The president of the Israel Transplantation Society is among several medical professionals voicing their concerns on Chinese participation at a high profile organ transplantation event being held in Hong Kong.
A day before The Transplant Society (TTS) began its biennial transplant congress, Jacob Lavee, a heart surgeon from the Sheba Medical Center in Israel, co-authored an article published in the American Journal of Transplantation that raised alarm bells over China's controversial transplant industry.
"The inclusion of China in the international transplant community must be strictly dependent upon the independent verification of a complete cessation in the use of organs procured from executed prisoners, acknowledgment from China of the previous use of prisoners of conscience for their organs, and the repeal of legislation that still permits the practice," Lavee co-wrote with four other medical professionals from the medical advocacy group Doctors Against Forced Organ Harvesting.

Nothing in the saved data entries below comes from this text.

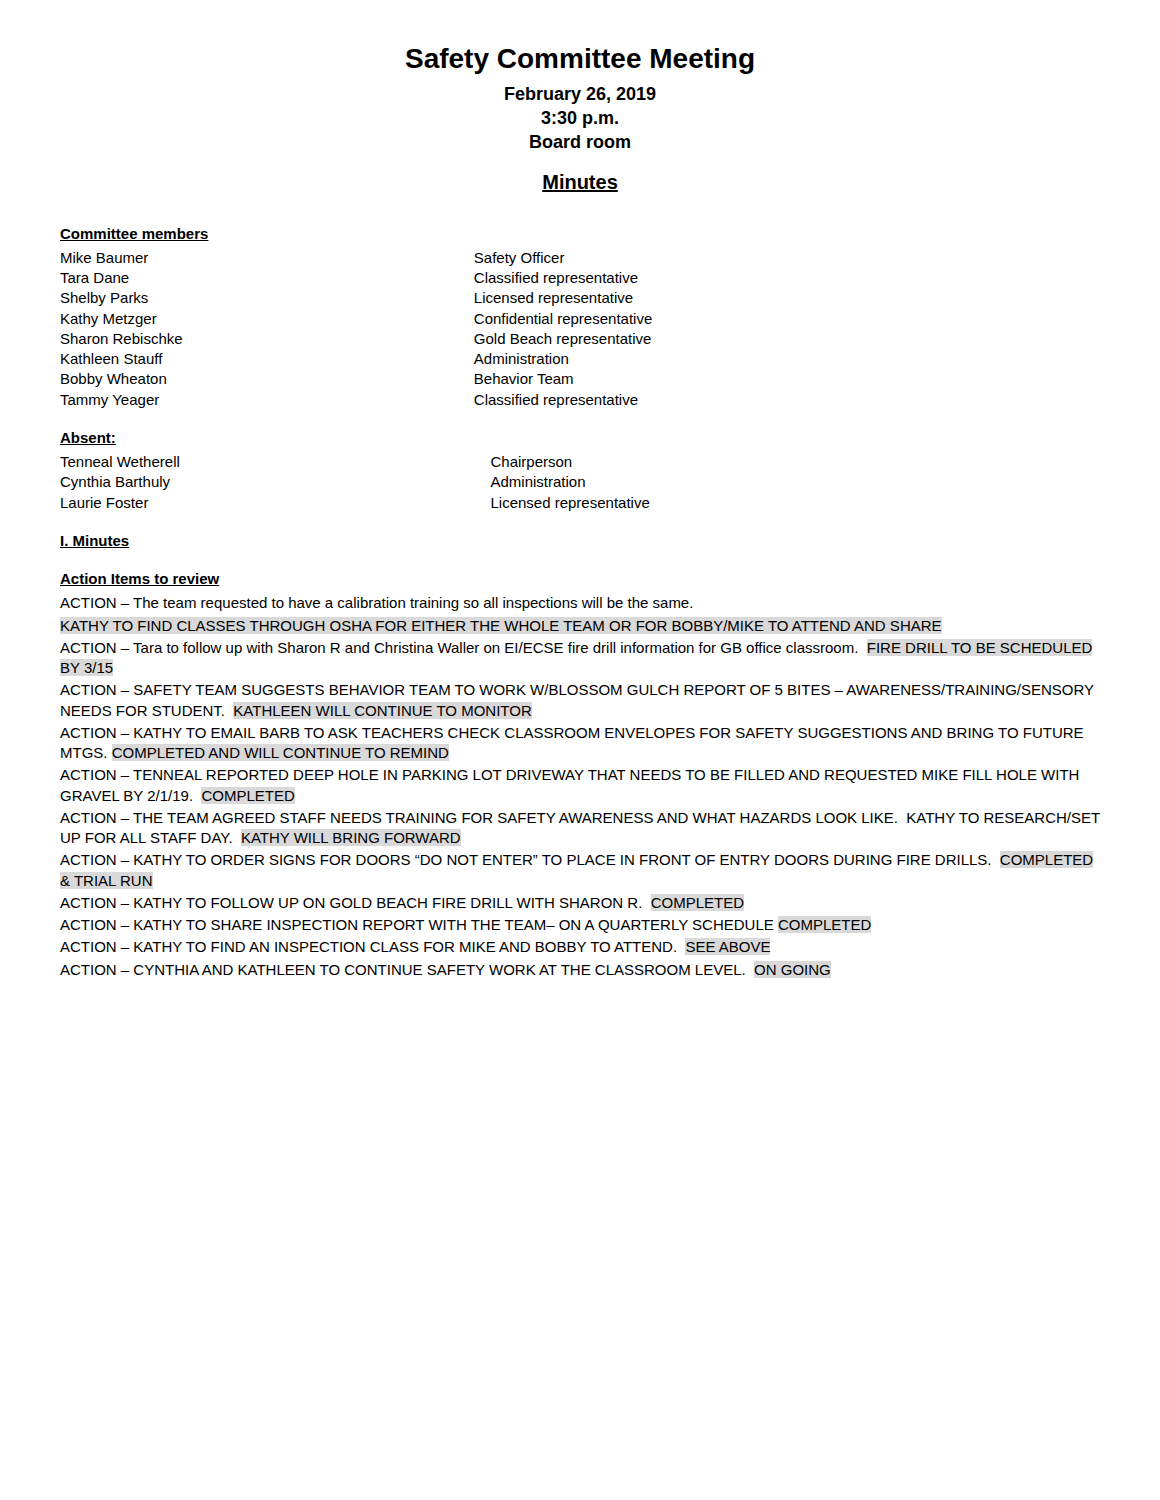Safety Committee Meeting
February 26, 2019
3:30 p.m.
Board room
Minutes
Committee members
| Mike Baumer | Safety Officer |
| Tara Dane | Classified representative |
| Shelby Parks | Licensed representative |
| Kathy Metzger | Confidential representative |
| Sharon Rebischke | Gold Beach representative |
| Kathleen Stauff | Administration |
| Bobby Wheaton | Behavior Team |
| Tammy Yeager | Classified representative |
Absent:
| Tenneal Wetherell | Chairperson |
| Cynthia Barthuly | Administration |
| Laurie Foster | Licensed representative |
I. Minutes
Action Items to review
ACTION – The team requested to have a calibration training so all inspections will be the same.
KATHY TO FIND CLASSES THROUGH OSHA FOR EITHER THE WHOLE TEAM OR FOR BOBBY/MIKE TO ATTEND AND SHARE
ACTION – Tara to follow up with Sharon R and Christina Waller on EI/ECSE fire drill information for GB office classroom. FIRE DRILL TO BE SCHEDULED BY 3/15
ACTION – SAFETY TEAM SUGGESTS BEHAVIOR TEAM TO WORK W/BLOSSOM GULCH REPORT OF 5 BITES – AWARENESS/TRAINING/SENSORY NEEDS FOR STUDENT. KATHLEEN WILL CONTINUE TO MONITOR
ACTION – KATHY TO EMAIL BARB TO ASK TEACHERS CHECK CLASSROOM ENVELOPES FOR SAFETY SUGGESTIONS AND BRING TO FUTURE MTGS. COMPLETED AND WILL CONTINUE TO REMIND
ACTION – TENNEAL REPORTED DEEP HOLE IN PARKING LOT DRIVEWAY THAT NEEDS TO BE FILLED AND REQUESTED MIKE FILL HOLE WITH GRAVEL BY 2/1/19. COMPLETED
ACTION – THE TEAM AGREED STAFF NEEDS TRAINING FOR SAFETY AWARENESS AND WHAT HAZARDS LOOK LIKE. KATHY TO RESEARCH/SET UP FOR ALL STAFF DAY. KATHY WILL BRING FORWARD
ACTION – KATHY TO ORDER SIGNS FOR DOORS “DO NOT ENTER” TO PLACE IN FRONT OF ENTRY DOORS DURING FIRE DRILLS. COMPLETED & TRIAL RUN
ACTION – KATHY TO FOLLOW UP ON GOLD BEACH FIRE DRILL WITH SHARON R. COMPLETED
ACTION – KATHY TO SHARE INSPECTION REPORT WITH THE TEAM– ON A QUARTERLY SCHEDULE COMPLETED
ACTION – KATHY TO FIND AN INSPECTION CLASS FOR MIKE AND BOBBY TO ATTEND. SEE ABOVE
ACTION – CYNTHIA AND KATHLEEN TO CONTINUE SAFETY WORK AT THE CLASSROOM LEVEL. ON GOING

"Given the allegations of crimes against humanity in China in the form of the killing of executed prisoners and prisoners of conscience, mainly of Falun Gong practitioners, in a state-led, systematic process, demands for transparency are indispensable," stated the article.
"As the global transplant community converges on Hong Kong for the congress of the Transplantation Society, it is both timely and imperative to remind the transplantation community of the plight of victims of forced organ procurement that, on the basis of current evidence, continues to this day in China."
Doctors Against Forced Organ Harvesting has been nominated for the 2016 Nobel Peace Prize for its advocacy work in trying to end unethical organ transplant practices.